Parenthetical Girls recorded a song entitled “Careful Who You Dance With,” and several other people remixed said song. This is an EP of those remixes by other people including Xiu Xiu, Tearist and Former Ghosts. They are touring the West Coast soon with their pals Extra Life and Abe Vigoda. Download all four remixes below.
“Didn’t Our Mother Love Us Enough?”
Ever the pragmatists, Parenthetical Girls are in the midst of releasing Privilege–the band’s new full length–as a box set of five extremely limited 12″ EPs on their own Slender Means Society label. These EPs will be sold separately in sequence every quarter over the next 15 months, each as they are completed. They will not be distributed to stores. As the cycle concludes, the fifth and final 12″ will come packaged in a beautiful, aesthetically cohesive LP box designed to house all four of the preceding releases, forming the complete Privilege album. Limited to 500 physical copies per EP, the 12″s will each feature original art by renowned Swedish illustrator Jenny Mörtsell, and will be hand-numbered in the blood of their respective band members. The third 12″–subtitled Mend & Make Do–was released on March 22, 2011, and are numbered in the blood of cover star Jherek Bischoff.
Having taken pop extravagance to its logical conclusion with their critically acclaimed Orchestral Pop opus Entanglements, Parenthetical Girls have given the orchestra their leave–and the resulting transformation is no less momentous. Returning to its core membership of vocalist/creative director Zac Pennington, multi-instrumentalist Rachael Jensen, and producer/arranger Jherek Bischoff, the group set about a path that they have heretofore never really charted: that of sonic restraint. And though the results could scarcely be called subtle, the language of Privilege is direct and unambiguous–a new creative candor that’s felt in both its words and music. It’s Parenthetical Girls in fighting trim, and the difference is both immediate and undeniable.
The group continues this ambitious experiment with Privilege, pt III: Mend & Make Do –a bizarre and bombastic four-song suite of transgression, sexual politics, and bliss debasement. The EP opens upon lead single “The Pornographer,” a leering Blues number (A BLUES NUMBER?!?!) of lust gone wrong, that recalls the unlikely bravado of light-loafered forbearers from the Bad Seeds to Depeche Mode. “For All The Final Girls” follows, a quietly frenzied chamber piece about the inescapable shadow of the past, and of the privileged evasion of personal responsibility.

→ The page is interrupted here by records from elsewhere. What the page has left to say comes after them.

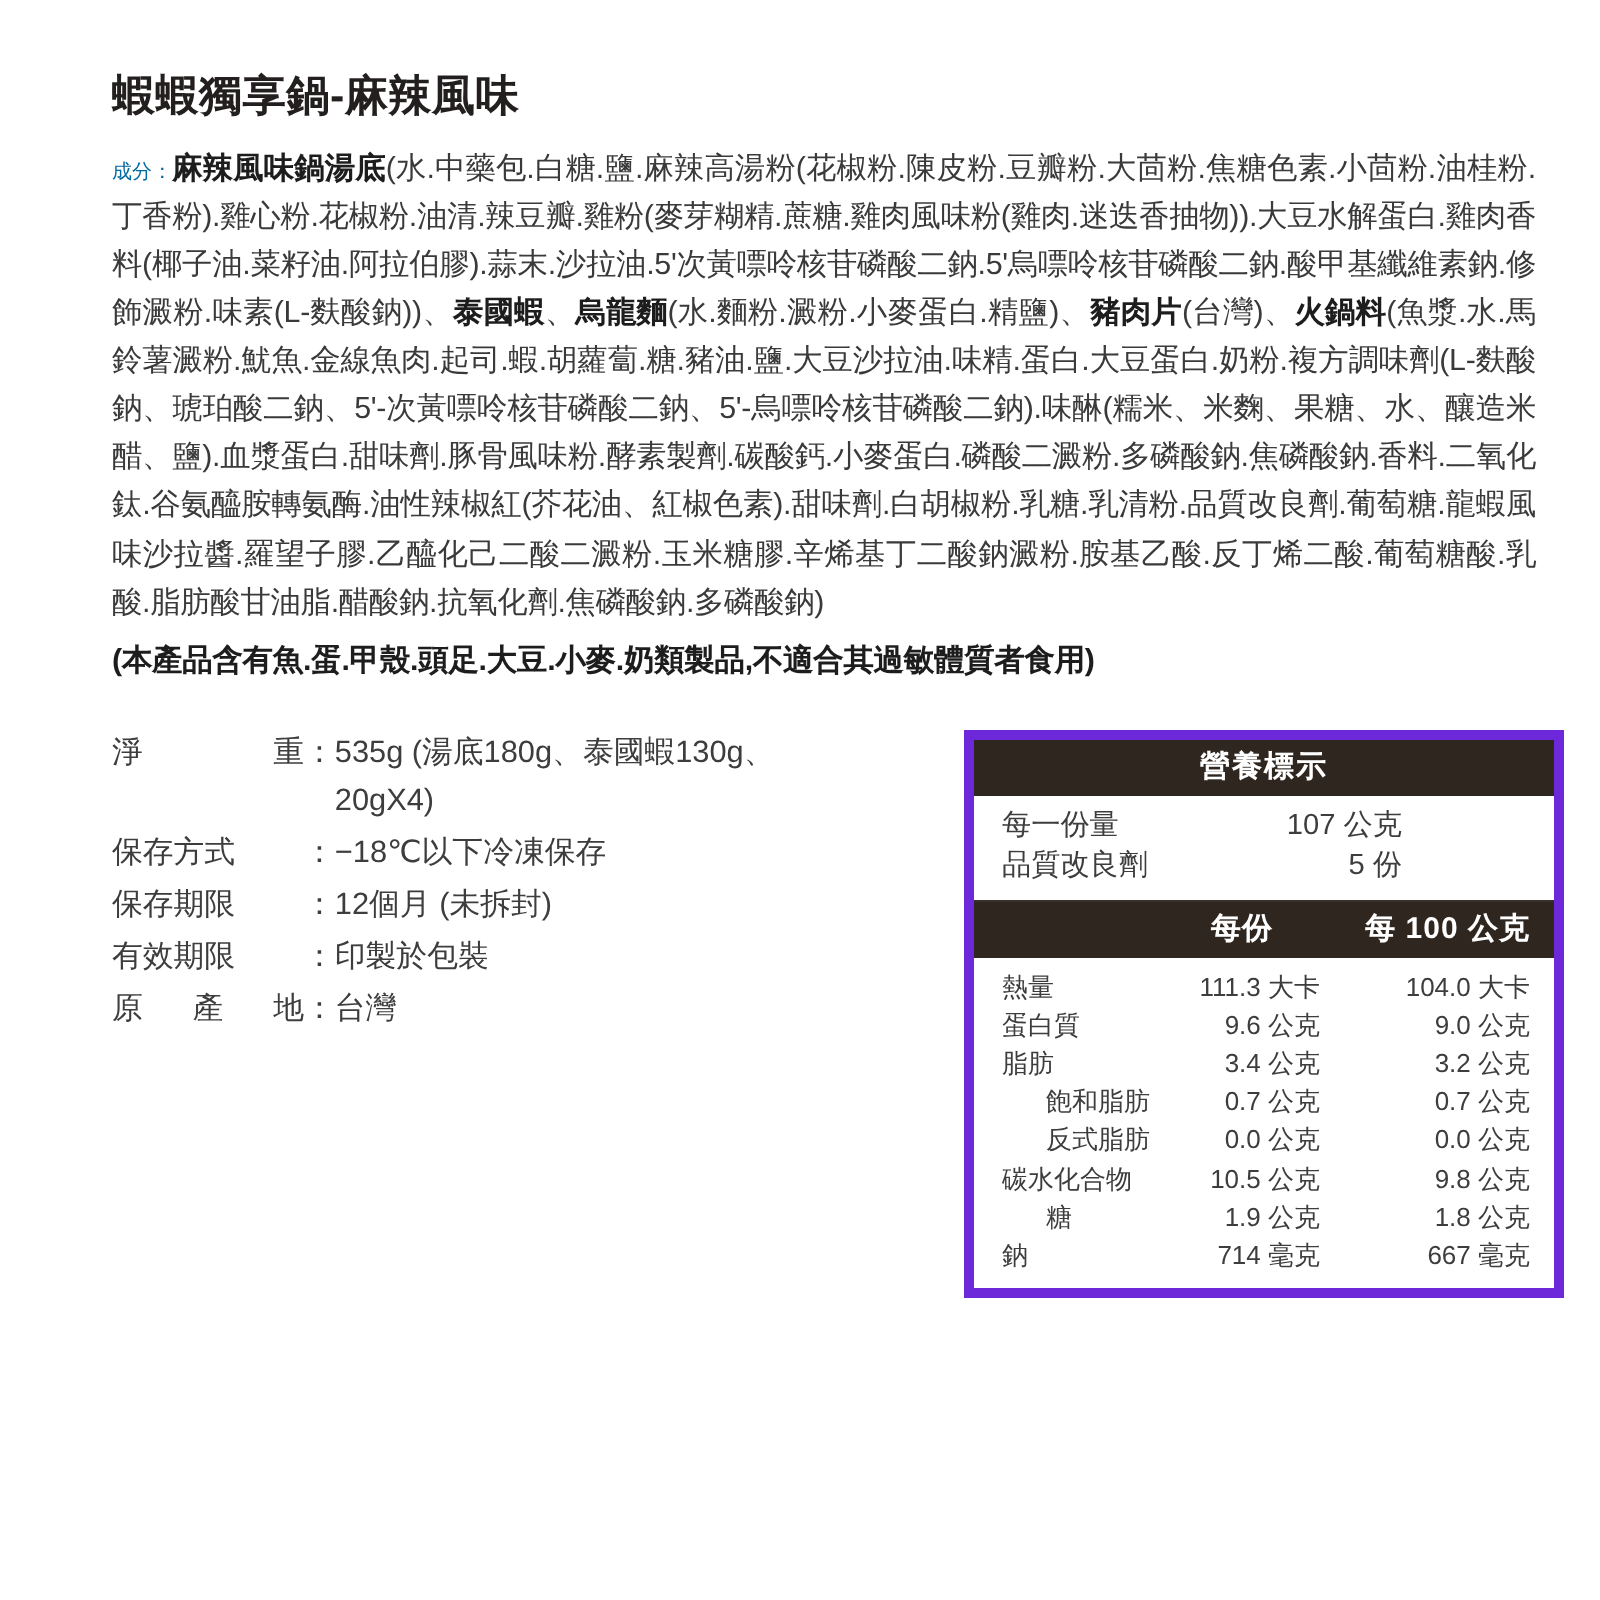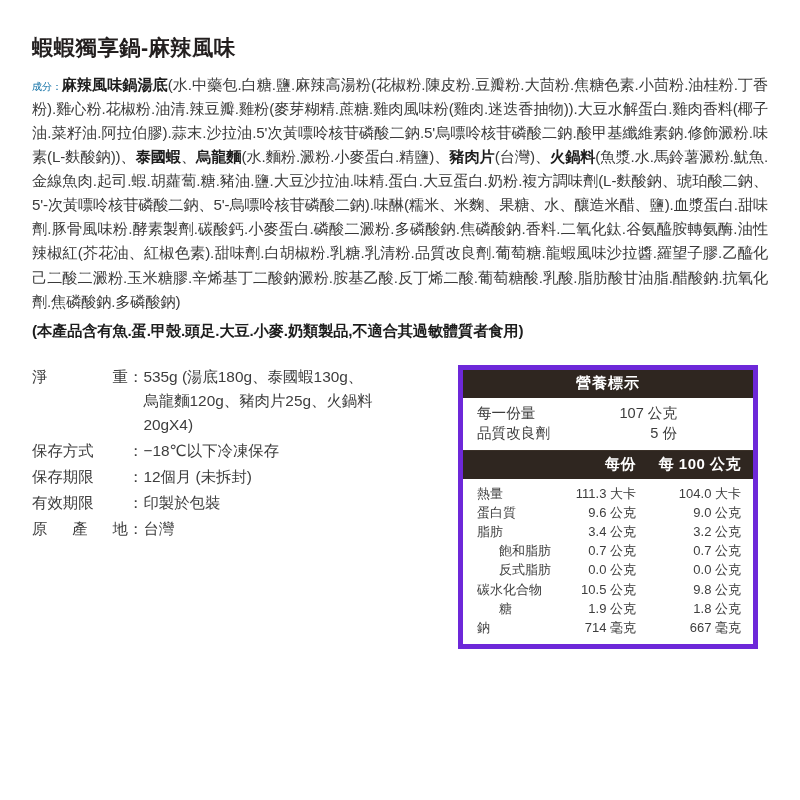--- a/index.html
+++ b/index.html
@@ -13,21 +13,21 @@
     height: 800px;
     font-family: "Liberation Sans", "DejaVu Sans", sans-serif;
     color: #2c2c2c;
     overflow: hidden;
   }
   .page {
     position: relative;
     width: 800px;
     height: 800px;
     box-sizing: border-box;
-    padding: 36px 32px 0 32px;
+    padding: 36px 32px 0 56px;
   }
 
   
   .product-title {
     font-size: 21.5px;
     font-weight: bold;
     letter-spacing: 0.3px;
     color: #231f1f;
     margin: 0 0 11px 0;
     line-height: 1.2;
@@ -134,21 +134,21 @@
   .nutri-colhead {
     background: #2f2620;
     color: #ffffff;
     font-size: 15px;
     font-weight: bold;
     display: flex;
     padding: 4px 6px 5px 6px;
     letter-spacing: 0.5px;
   }
   .nutri-colhead .ch-spacer { flex: 1 1 auto; }
-  .nutri-colhead .ch-a { flex: 0 0 78px; text-align: right; }
+  .nutri-colhead .ch-a { flex: 0 0 78px; text-align: center; }
   .nutri-colhead .ch-b { flex: 0 0 105px; text-align: right; padding-right: 6px; }
 
   .nutri-body {
     padding: 5px 0 7px 0;
   }
   .nrow {
     display: flex;
     font-size: 13px;
     color: #3d3d3d;
     line-height: 1.47;
@@ -175,21 +175,20 @@
     <div class="info-block">
 
       <div class="info-row">
         <div class="info-key spread">
           <span>淨</span>
           <span>重</span>
         </div>
         <div class="info-colon">：</div>
         <div class="info-val">
           <span class="cont">535g (湯底180g、泰國蝦130g、</span>
-          <span class="cont">烏龍麵120g、豬肉片25g、火鍋料</span>
           <span class="cont">20gX4)</span>
         </div>
       </div>
 
       <div class="info-row">
         <div class="info-key">保存方式</div>
         <div class="info-colon">：</div>
         <div class="info-val">−18℃以下冷凍保存</div>
       </div>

“Careful Who You Dance With” is a cautionary tale of revelry awry, while “Mend & Make Do (Found Drama II)” continues the fragmented, kitchen-sink pathos begun on Privilege, pt. I. Together, they comprise a bold, strikingly cohesive pop clarion call that further solidifies Parenthetical Girls’ place amongst the most surprising and uncompromising pop groups at work today. And there’s more where that came from.